The next time you're in Chicago on business, stay at the Claridge and do lunch at the Swan, on the hotel's third floor. There are no distractions behind the shoji screen, just the soothing rhythm of a waterfall. There's no food either. But hey, who ever said lunch had to be about food? The Swan is a massage retreat at this quiet downtown establishment, and like the guest rooms and cozy lobby, it's part of what gives the Claridge the je ne sais quoi that manager Michael Wathen calls "a point of view." The point, he says, is to take a load off, take the edge off business and feel at home among friends--as opposed to jostling a bunch of other suits in a convention center-size lobby littered with bad art. Says Wathen: "We're the anti-Hyatt."
The Claridge is among the swelling ranks of small, upscale American hotels with fine art on all floors and an attitude to match. From Los Angeles to Boston, New York to New Orleans, these are places that offer attentive, discreet service, and lots of it. Their mission is to out-boutique the boutiques and, by the way, allow you to get a little work done. Call them the "biztique" hotels. Also call them expensive.
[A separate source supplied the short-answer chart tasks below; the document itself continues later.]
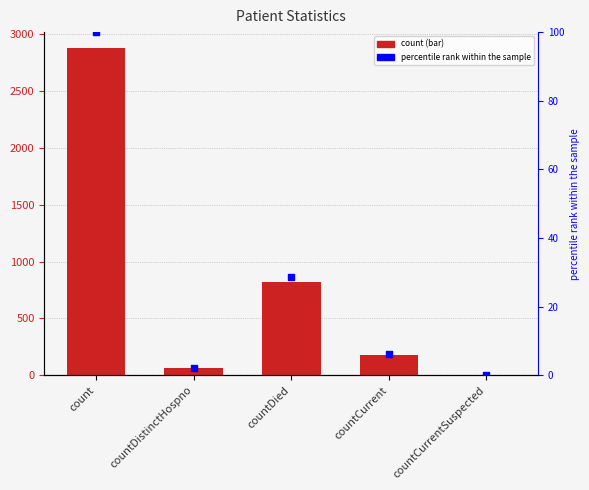

Which series has the widest spread of Y values?

count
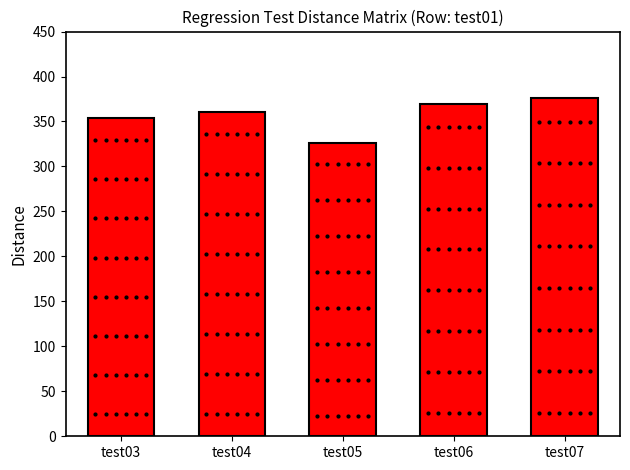

Does the chart contain stacked bars?

No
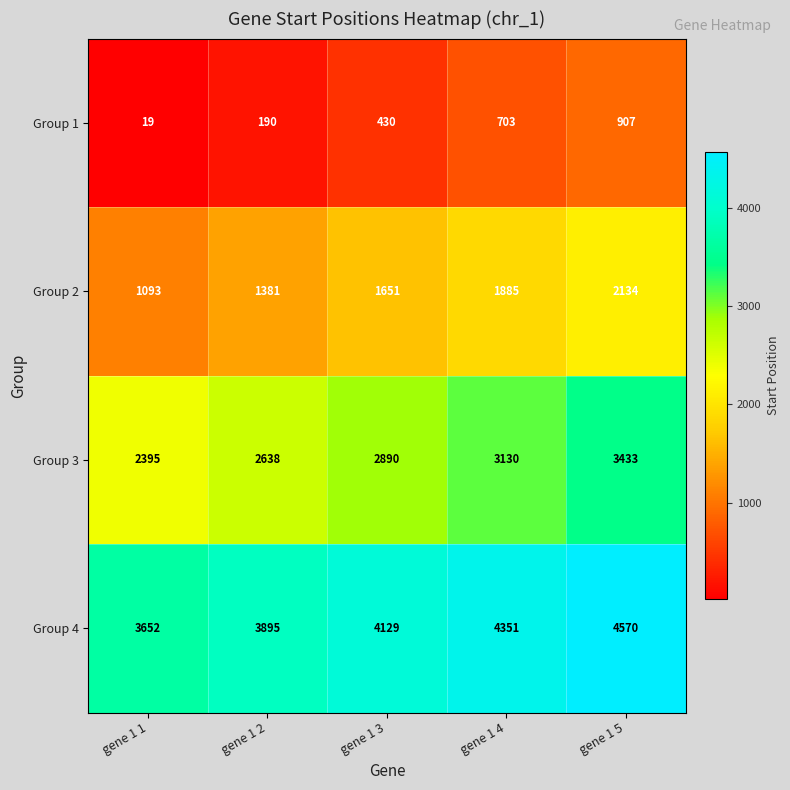

Count the Group 3 values in the range 2638 to 3130.

3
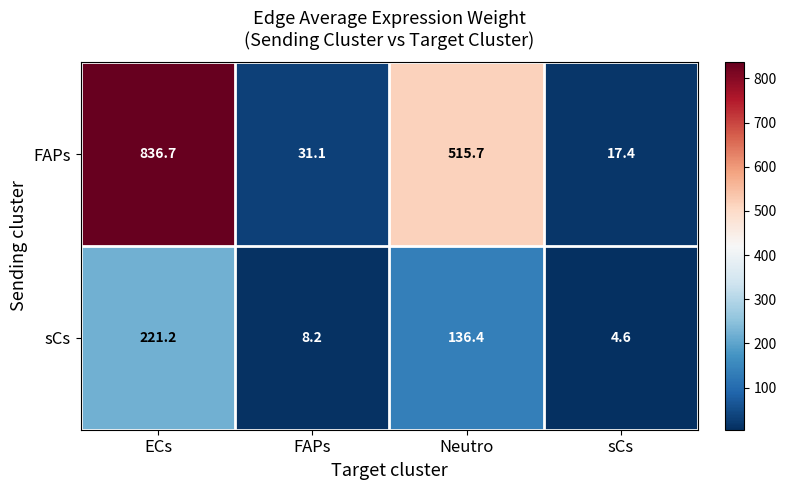

What is the minimum value shown in the chart?

4.6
The small luxury hotels are not necessarily new, and even if they are, the management would rather you thought they had been around forever. XV Beacon in Boston, for example, opened for New Year's 2000, yet because it is nestled among the cobblestones and brick Federal architecture of Beacon Hill, it would never occur to you before entering that each of its bathrooms sports a flat-screen Bloomberg News display. The 61-room hotel's only exterior signature is its gold nameplate: xv beacon. By contrast, the Soniat House in New Orleans is draped in its history: it was created from adjoining Creole town houses that date back to the early 19th century. Houston's Colombe d'Or began in 1923 as the Prairie-style mansion of Humble Oil founder W.W. Fondren. Like Soniat House, it exudes Old World elegance--and offers Internet access.
Do not mistake these gems for the headline-grabbing, designer showcases for the stars (do the Paramount and the Mondrian ring any bells?). These luxury hotels don't want you to know who stays there. The Lowell, for instance, is an elegant 17-story building adjacent to Revlon billionaire Ronald Perelman's mansion on Manhattan's Upper East Side. Although the Lowell caters to members of the same crowd you might find around the pool at the Mondrian, it is the behind-the-scenes movers and shakers who retire to the understated salons of the Lowell. "Our guests are from the worlds of film, fashion, finance and publishing," says sales-and-marketing director Lynne Davis. "They stay here because it feels like a home away from home." Translation: it has great security. So does XV Beacon, where you need a coded key card to work the elevator.
Hotels in this league offer all the accoutrements of the trendoleums, if not more. New York City's Bryant Park will boast a 70-seat screening room when it opens in May. San Francisco's Lambourne ups the ante on health by putting an exercise machine--a treadmill, bike or StairMaster--in every suite. (Work up a sweat, and try one of the algae shakes from room service.) The Lowell's "gym suite" has one of two bedrooms given over to a complete exercise center, including a balance bar.